Now, let’s change some values in the development environment. Increase the number of replicas for the apache deployment for example and execute the following command. It will show what fields of the Kubernetes objects will be modified on the releases existing in your cluster. This command is pretty convenient for CI/CD environments in which manual approval is needed based on a deployment plan. In those cases, you can generate the deployment plan with helmfile diff and once approved, issue the changes with helmfile apply.

helmfile --environment dev diff --suppress-secrets --skip-deps

Helmfile’s diff command relies on Helm diff plugin, that’s why we had to install it at the very beginning

Production environment 🏭

Now let’s deploy the production cluster following the same approach used for the development environment.

cd clusters
eksctl create cluster -f prod.yaml
cd ..
helmfile --environment  prod repos
helmfile --environment prod apply --suppress-secrets --skip-deps

If everything works out as expected, you should end up with something like what is shown in the image below. In this case, a new release has been added, cluster autoscaler, as the conditional values only allowed it to be deployed in the production environment.

This cluster autoscaler is fully functional, you can try it out by scaling the apache deployment with the following command.

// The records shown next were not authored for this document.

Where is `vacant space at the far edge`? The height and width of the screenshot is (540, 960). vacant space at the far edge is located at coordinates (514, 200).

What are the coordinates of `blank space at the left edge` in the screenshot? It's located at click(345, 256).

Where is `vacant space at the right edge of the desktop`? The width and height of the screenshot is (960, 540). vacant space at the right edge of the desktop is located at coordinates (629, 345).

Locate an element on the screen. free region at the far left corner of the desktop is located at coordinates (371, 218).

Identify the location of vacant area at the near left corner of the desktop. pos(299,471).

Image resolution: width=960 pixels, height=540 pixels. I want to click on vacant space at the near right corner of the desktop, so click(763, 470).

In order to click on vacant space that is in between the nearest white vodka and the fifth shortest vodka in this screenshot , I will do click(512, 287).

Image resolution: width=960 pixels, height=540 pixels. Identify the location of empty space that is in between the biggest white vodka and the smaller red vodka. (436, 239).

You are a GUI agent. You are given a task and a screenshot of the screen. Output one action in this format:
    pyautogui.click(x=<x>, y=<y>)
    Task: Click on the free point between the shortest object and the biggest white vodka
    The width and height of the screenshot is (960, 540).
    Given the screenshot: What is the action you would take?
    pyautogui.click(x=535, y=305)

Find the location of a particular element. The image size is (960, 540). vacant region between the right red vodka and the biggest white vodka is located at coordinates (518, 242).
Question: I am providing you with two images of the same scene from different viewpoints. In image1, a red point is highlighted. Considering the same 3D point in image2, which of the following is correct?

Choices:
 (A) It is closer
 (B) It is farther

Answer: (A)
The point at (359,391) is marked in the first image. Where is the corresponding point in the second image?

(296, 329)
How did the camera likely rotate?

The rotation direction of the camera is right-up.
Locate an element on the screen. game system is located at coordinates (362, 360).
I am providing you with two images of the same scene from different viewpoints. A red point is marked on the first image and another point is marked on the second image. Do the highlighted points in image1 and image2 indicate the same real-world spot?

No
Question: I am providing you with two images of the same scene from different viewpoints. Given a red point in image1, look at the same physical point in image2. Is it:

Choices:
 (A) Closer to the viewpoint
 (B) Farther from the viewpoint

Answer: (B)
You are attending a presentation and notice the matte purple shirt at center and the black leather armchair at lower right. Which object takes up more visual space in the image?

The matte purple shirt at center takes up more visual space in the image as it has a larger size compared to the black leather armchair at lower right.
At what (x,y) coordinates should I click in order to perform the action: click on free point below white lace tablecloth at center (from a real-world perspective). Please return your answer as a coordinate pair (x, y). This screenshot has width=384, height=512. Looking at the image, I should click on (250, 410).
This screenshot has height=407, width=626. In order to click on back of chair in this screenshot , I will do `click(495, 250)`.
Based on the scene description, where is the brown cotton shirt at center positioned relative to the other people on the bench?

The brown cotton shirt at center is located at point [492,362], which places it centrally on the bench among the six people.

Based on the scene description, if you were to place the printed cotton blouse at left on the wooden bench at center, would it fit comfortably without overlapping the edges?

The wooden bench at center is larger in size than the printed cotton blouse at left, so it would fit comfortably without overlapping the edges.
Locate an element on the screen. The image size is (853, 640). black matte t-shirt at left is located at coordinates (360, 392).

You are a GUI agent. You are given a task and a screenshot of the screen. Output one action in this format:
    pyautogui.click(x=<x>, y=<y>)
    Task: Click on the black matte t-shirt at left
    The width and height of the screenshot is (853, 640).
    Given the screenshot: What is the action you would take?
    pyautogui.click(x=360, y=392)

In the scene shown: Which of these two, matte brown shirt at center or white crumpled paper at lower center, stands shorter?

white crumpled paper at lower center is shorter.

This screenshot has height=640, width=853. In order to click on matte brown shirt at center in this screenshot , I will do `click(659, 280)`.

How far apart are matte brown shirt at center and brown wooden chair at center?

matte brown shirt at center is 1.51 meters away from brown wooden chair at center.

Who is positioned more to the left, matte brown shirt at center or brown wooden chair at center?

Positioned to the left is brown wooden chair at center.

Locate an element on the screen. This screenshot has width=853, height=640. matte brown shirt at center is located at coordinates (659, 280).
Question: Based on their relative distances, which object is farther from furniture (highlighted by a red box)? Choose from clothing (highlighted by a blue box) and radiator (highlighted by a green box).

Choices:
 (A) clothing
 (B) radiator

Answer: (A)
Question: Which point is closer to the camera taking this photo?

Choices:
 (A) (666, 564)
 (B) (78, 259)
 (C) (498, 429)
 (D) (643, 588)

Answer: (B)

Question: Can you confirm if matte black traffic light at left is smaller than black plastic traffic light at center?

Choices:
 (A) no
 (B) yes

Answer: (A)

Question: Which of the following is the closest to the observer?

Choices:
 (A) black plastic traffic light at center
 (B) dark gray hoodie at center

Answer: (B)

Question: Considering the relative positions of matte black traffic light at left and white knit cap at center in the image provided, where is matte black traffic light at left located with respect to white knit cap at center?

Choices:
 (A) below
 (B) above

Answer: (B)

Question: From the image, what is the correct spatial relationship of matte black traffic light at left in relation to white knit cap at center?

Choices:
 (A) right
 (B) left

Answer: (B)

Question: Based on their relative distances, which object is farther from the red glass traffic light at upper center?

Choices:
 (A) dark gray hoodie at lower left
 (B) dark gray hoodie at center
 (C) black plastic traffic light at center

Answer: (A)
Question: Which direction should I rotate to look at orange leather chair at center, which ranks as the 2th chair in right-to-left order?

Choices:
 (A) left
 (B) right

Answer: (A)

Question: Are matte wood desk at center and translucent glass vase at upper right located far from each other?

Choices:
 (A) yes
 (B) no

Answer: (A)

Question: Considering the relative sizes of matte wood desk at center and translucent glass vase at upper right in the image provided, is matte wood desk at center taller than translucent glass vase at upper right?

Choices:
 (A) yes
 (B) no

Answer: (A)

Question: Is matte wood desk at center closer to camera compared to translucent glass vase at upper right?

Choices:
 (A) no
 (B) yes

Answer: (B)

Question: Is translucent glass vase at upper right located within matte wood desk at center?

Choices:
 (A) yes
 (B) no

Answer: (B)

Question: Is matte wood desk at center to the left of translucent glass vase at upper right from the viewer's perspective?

kubectl scale deploy apache-prod --replicas=20

If you give the cluster autoscaler a pair of minutes, you should see new nodes kicking in to handle the increase in requests generated by the new replicas.

Cleaning up 🧹

Once you’re done playing around with the EKS clusters and Helmfile, you can just destroy them using eksctl💥.

cd clusters/
eksctl delete cluster -f dev.yaml
eksctl delete cluster -f prod.yaml

In case you’re running your own cluster, you can just clean all deployed releases by issuing the following commands.

helmfile --environment dev destroy
helmfile --environment prod destroy

Keep learning 👩‍💻👨‍💻

If you liked Helmfile, take some time to go through its Github repo, as you will better understand all the advanced features and options to customize releases and Helm behavior, as well as how to structure your Helmfile repository.

Remember that the example presented in this article is just one way of organizing Helmfiles, you can give it a try and organize them as it better suit your needs: placing all releases and configuration in just one file, one file per release, etc. If you want to know more about how to organize your Helmfiles, you can give a look to the Helmfile best practices guide.